--- PASSAGE SHOWN Enclosed Below ---

Because the error handler will only fire when the workflow has failed catastrophically, I'll want to make sure the parent workflow knows about it. So I'll set the end mode to "Error, throw an exception" and bind it to that `errMsg (String)` variable to communicate the problem back to the parent.
When I had dropped the foreach workflow item into the VM Provisioning workflow earlier, I hadn't configured anything but the name. Now that the nested workflow is complete, I need to fill in the blanks:
So for each item in `originalNames (Array/string)`, this will run the workflow named `Generate unique hostname`. The input to the workflow will be `requestProperties (Properties)`, and the output will be `newNames (Array/string)`.
Hokay, so. I've got configuration elements which hold the template for how I want servers to be named and also track which names have been used. My cloud template asks the user to input certain details which will be used to create a useful computer name. And I've added an extensibility subscription in Cloud Assembly which will call this vRealize Orchestrator workflow before the VM gets created:
![Workflow: VM Provisioning](cONrdrbb6.png)
This workflow first logs all the properties obtained from the vRA side of things, then parses the properties to grab the necessary details. It then passes that information to a nested workflow actually generate the hostname. Once it gets a result, it updates the deployment properties with the new name so that vRA can configure the VM accordingly.

--- End of Enclosed PASSAGE SHOWN ---
--- DATA Enclosed Below ---

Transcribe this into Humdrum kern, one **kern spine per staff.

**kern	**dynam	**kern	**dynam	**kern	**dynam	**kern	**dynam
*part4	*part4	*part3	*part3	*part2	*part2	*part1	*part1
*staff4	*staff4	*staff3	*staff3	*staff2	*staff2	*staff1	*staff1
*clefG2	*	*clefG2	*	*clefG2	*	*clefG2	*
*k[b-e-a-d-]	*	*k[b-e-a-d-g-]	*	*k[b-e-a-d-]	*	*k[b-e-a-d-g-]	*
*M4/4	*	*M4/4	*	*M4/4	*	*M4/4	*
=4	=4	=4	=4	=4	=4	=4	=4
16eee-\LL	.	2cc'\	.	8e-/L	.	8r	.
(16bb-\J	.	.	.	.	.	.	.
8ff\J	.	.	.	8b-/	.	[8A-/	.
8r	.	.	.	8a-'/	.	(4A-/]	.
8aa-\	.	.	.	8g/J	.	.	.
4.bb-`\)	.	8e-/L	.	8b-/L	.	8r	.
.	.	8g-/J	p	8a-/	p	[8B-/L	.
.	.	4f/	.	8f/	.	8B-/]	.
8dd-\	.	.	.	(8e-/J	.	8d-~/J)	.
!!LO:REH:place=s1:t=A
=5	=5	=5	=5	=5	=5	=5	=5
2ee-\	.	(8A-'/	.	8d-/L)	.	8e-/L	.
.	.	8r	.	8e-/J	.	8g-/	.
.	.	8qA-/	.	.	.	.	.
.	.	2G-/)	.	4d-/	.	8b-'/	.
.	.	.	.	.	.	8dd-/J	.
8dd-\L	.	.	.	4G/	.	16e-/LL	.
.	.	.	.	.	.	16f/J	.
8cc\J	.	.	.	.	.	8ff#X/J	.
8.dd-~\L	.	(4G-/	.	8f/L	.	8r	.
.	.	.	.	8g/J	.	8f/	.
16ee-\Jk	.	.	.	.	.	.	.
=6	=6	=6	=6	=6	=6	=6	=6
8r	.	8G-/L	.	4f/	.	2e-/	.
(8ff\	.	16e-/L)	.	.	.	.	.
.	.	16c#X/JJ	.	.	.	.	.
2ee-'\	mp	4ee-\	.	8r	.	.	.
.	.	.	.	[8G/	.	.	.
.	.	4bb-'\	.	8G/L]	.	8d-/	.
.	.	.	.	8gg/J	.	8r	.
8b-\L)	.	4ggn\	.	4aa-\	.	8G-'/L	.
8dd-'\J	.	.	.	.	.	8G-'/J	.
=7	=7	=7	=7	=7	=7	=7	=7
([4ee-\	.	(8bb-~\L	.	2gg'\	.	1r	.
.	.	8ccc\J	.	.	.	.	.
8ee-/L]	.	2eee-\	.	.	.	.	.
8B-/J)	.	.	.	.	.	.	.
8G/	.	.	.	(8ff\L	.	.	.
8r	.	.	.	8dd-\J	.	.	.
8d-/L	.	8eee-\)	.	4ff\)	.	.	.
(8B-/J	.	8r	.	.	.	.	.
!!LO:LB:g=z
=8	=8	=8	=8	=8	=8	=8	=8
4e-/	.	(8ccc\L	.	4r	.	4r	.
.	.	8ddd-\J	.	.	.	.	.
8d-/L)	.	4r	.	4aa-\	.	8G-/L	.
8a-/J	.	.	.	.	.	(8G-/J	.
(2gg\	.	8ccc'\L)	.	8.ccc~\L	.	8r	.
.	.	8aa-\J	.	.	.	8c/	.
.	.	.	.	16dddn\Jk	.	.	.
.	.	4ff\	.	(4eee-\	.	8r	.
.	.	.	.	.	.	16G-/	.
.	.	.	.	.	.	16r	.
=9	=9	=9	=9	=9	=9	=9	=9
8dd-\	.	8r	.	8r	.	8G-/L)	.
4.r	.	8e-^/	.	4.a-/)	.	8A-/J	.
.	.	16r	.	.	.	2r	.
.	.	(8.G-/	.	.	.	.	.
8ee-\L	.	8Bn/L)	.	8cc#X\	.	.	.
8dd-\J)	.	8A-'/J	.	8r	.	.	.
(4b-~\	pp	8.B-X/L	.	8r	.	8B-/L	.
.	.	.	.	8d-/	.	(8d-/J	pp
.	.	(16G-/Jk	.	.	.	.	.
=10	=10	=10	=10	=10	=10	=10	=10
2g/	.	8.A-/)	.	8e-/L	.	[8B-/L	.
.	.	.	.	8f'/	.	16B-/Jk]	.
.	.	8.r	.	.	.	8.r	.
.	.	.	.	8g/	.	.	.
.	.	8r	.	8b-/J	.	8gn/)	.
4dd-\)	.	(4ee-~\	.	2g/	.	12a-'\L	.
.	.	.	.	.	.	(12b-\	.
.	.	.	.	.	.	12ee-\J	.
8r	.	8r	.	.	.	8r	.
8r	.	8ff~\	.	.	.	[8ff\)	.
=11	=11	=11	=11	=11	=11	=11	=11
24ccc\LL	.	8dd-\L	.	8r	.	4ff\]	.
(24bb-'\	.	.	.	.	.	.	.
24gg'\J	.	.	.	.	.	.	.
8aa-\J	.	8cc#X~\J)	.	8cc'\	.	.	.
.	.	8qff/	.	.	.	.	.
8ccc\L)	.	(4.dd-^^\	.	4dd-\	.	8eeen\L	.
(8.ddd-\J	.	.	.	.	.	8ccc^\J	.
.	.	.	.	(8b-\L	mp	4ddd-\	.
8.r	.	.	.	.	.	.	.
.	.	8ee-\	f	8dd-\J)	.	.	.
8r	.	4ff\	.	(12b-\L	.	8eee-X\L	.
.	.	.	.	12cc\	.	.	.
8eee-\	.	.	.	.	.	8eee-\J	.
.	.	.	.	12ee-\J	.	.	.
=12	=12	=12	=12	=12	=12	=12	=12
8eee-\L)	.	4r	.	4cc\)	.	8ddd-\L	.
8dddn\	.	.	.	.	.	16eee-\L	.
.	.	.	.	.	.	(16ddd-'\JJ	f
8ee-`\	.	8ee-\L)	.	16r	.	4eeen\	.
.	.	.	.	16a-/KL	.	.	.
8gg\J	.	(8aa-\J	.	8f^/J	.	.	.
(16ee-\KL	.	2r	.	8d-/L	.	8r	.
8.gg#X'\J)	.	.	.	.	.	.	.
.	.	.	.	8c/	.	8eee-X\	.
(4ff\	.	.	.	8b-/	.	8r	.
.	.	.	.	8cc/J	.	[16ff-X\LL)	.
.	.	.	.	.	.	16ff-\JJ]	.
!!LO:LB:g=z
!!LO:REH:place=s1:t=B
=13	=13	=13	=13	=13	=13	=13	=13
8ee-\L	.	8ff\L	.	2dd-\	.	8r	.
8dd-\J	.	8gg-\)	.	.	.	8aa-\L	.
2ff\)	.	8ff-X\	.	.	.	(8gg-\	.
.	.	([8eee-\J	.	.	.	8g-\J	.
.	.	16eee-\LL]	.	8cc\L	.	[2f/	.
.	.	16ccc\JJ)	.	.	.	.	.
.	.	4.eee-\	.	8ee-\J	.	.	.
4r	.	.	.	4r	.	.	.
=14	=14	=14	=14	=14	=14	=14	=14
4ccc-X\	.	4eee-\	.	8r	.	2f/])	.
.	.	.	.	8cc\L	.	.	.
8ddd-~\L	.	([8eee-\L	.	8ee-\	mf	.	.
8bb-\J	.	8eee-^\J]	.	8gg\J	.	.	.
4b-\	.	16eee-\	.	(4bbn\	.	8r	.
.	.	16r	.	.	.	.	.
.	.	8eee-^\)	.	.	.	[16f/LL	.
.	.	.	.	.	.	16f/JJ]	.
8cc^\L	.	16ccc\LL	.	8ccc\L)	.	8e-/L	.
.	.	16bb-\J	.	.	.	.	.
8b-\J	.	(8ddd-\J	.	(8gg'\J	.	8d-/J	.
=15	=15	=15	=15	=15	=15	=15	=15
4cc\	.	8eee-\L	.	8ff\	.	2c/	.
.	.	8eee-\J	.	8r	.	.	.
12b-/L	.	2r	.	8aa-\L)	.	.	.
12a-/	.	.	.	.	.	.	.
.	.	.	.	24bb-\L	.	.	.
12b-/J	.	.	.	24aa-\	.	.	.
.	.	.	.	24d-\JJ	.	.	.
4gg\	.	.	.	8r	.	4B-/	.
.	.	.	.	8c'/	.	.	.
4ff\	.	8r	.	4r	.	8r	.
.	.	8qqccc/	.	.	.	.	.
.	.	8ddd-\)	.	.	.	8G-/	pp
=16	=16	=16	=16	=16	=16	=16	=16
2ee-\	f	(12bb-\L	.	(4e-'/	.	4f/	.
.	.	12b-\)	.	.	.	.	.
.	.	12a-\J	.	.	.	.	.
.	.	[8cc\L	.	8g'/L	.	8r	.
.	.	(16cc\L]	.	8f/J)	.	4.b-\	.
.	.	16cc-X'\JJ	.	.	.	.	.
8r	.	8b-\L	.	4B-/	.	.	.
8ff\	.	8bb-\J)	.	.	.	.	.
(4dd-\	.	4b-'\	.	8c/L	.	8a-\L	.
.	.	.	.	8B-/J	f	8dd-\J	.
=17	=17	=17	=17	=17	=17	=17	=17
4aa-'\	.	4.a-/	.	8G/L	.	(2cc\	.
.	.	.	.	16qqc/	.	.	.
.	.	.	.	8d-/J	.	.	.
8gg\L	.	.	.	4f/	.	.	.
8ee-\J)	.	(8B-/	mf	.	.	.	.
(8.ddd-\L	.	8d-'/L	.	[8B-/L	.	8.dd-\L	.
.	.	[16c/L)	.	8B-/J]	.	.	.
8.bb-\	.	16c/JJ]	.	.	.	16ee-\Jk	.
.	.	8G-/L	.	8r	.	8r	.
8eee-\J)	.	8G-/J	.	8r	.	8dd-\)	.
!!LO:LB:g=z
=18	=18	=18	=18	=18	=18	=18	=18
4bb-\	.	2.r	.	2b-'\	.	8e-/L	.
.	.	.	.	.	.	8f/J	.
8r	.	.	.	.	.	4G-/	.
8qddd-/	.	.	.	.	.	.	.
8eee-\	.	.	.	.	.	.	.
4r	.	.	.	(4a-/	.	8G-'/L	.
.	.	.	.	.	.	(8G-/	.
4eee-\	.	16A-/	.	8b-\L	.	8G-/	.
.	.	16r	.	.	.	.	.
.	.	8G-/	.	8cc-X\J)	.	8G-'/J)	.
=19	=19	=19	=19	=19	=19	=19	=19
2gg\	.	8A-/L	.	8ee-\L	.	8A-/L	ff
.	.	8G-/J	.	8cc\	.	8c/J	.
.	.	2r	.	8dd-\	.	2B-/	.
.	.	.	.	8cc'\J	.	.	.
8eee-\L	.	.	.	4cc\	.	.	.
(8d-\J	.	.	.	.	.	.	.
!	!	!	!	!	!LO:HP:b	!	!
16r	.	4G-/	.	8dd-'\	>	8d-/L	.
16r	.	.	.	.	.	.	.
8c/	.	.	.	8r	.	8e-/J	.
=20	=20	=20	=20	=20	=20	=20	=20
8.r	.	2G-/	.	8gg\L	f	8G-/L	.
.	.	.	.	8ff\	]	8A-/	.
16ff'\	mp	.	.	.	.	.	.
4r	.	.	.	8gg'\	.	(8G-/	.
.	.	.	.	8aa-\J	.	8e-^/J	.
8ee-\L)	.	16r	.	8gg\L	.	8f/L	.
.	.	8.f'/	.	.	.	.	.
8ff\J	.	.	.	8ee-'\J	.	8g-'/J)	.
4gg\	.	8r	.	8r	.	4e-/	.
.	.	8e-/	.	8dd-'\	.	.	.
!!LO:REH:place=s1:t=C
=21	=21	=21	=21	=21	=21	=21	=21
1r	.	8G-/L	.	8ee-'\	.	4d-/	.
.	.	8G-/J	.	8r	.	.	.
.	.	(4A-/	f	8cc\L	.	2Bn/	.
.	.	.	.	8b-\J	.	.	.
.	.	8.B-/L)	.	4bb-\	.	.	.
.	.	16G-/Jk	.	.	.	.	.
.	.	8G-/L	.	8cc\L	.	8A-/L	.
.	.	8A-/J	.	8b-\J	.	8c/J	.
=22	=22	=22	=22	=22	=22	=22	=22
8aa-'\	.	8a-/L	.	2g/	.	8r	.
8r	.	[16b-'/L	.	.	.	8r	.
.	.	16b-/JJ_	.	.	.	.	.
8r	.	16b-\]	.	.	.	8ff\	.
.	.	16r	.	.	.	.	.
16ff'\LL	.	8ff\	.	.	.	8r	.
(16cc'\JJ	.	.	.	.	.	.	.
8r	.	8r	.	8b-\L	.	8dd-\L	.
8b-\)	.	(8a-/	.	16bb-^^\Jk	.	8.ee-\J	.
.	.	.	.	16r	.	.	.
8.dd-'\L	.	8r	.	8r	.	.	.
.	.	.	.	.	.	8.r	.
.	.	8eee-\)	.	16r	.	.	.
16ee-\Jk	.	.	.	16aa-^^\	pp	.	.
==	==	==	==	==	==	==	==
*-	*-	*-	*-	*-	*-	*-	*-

--- End of Enclosed DATA ---

• _THINGS TO DO_
**1)** For each statement below, say yes or no as to whether it agrees with the workflow excerpt, and quote the exact words of the excerpt that decide it. (a) The error handler's end mode is set to "Error, throw an exception." (b) The foreach item was fully configured when it was first dropped into the VM Provisioning workflow. (c) The extensibility subscription was added in Cloud Assembly.
**2)** Please reproduce the part of the workflow excerpt that starts at "This workflow first" and ends after "the VM accordingly.".

• _RESULTS OF THE TASKS_
**1)**
(a) Yes: "So I'll set the end mode to "Error, throw an exception""
(b) No: "I hadn't configured anything but the name"
(c) Yes: "I've added an extensibility subscription in Cloud Assembly"

**2)**
This workflow first logs all the properties obtained from the vRA side of things, then parses the properties to grab the necessary details. It then passes that information to a nested workflow actually generate the hostname. Once it gets a result, it updates the deployment properties with the new name so that vRA can configure the VM accordingly.